Wednesday, the day of the hump. A hot sticky day, following the melodrama of yesterday. There was no bad sandwich, no forthcoming Technicolor yawn, it was all a dream. I was planning on taking a day off today and going on an interview but I was of two minds. One mind was telling me that I had finally gotten into my groove at McMann and Tate, and the other mind was telling me that Felicia did cause some undue stress and that stress was what had started the “looking for other jobs” ball rolling.
It has gotten better at McMann and Tate, I have a few people that I can call friends. Even Felicia has turned a corner somewhat and I find she really depends on me. If you know me, you know I don’t like to let anyone down. On the other hand there are the counselors looking out for jobs that suit me and are in the pay range I’m looking for. I know they’re not really sweating while they do the searching, they sit at their desks and dial phone numbers and email or fax resumes.
They are putting my information out there though, hoping to get their commission if and when I finally jump over the last hurdles. I have come to terms with my position at McMann and Tate and realize that it’s not brain surgery. True, some people don’t care for me and I feel likewise, so I concentrate on the ones that do. I have to make sure the areas that the disdainful ones are clean after they leave and it’s really not such a bad thing. I mean the pay is great and I have nothing to complain about in that area.
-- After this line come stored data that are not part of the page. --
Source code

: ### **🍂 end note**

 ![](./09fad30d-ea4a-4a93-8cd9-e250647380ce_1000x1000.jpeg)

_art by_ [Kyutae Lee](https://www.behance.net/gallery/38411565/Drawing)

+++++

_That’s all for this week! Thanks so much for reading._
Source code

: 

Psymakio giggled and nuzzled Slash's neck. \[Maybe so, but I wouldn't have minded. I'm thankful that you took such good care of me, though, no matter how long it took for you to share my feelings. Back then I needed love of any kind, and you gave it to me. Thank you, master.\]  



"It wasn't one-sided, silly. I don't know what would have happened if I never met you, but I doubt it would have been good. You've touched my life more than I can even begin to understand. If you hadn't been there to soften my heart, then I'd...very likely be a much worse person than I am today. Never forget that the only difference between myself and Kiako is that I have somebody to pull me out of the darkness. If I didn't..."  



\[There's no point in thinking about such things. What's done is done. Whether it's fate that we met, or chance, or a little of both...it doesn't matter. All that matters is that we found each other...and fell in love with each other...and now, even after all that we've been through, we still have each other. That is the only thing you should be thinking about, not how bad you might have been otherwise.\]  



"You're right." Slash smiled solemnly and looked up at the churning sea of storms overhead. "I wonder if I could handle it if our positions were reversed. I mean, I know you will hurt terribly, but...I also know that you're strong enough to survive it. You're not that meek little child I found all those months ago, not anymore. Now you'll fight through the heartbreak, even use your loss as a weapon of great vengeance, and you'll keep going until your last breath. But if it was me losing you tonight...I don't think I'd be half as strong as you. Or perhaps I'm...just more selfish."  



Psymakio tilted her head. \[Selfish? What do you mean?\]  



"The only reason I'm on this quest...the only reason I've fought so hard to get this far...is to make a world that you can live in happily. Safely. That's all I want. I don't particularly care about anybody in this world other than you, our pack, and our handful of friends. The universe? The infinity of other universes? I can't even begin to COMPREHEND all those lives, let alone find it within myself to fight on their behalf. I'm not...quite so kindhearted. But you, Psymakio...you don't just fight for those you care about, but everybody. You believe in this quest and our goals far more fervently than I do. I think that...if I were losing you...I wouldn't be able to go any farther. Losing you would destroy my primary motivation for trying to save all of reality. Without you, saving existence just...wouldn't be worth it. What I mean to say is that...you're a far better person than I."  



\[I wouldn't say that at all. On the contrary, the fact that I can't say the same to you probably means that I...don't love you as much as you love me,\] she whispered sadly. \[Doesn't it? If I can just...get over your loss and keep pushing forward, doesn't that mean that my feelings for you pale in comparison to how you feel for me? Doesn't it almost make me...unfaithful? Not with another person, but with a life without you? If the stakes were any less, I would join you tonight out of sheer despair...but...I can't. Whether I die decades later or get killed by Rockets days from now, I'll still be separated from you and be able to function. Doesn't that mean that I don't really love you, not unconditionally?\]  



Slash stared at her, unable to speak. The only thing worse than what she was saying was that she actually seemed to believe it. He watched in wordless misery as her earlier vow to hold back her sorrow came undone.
It would be nice if Bill was covered by my insurance, but that’s a whole other matter.
I said earlier that I was planning on playing hooky, cutting out today but in the back of my mind I had a feeling that Felicia was not going to be in, and she wasn’t. I didn’t think the office could function without the both of us so it turned out to be a good thing I went in. The office does run somewhat smoother without her around, or at least I do. With all the good intentions between the two of us, there is still an unease I have. But it’s not insurmountable.
It felt like a Friday today, but it wasn’t. Half the office was out today, either traveling or on holiday. It was nice. I had more friends in the office than non friends and that was cool. Linda, who used to do my job insisted that I take a nice long lunch and enjoy the afternoon somewhat. She’s really sweet. She’s from England and a year or two older than me. We almost always wind up talking about music. She was in the thick of the British Punk New Wave thing back in the day, and even saw the Beatles back in the day. For that I’m envious.
I bought my usual salad and sat in the park around the block from the office, overlooking the Astroturf ball field. I was playing Lil Beethoven by Sparks that my brother Frank had burned for me a while back. I never really played but loaded it into my iPod. Finally today I played it from start to finish and I was astounded. Great production and very witty lyrics. And the vocal arrangements were fantastic. So thank you Frank. Also ordered a birthday present for my sister, who will read this, but not know what the present is. Nyah nyah Annemarie.
One more thing, Lance Bass, from N’Sync has come out of the closet. He’s gay and he put it quite nobly that perhaps his coming out of the closet will help other people realize that it’s not a bad thing. He’s also in a stable relationship, which is also a good thing for the public to realize, that gay and lesbian people could have stable relationships, just like straight people. Nyah Nyah.
Cheers to Lance Bass.
For those playing at home, this has been the 300th blog entry. I mentioned to Bill and Juan last night that these entries are like letters to no one in particular, or maybe like a daily newspaper column for the Shopper or community newspaper.
300! For me, that is an accomplishment. Maybe this will help the public realize that gay people could write at least 500 words a day, just like straight people, only better.
And thanks for this morning Chewbacca. Baby, you’re my Lance Bass.
um, am i getting lil beethoven?
good guess!
glad things are going well enough for you.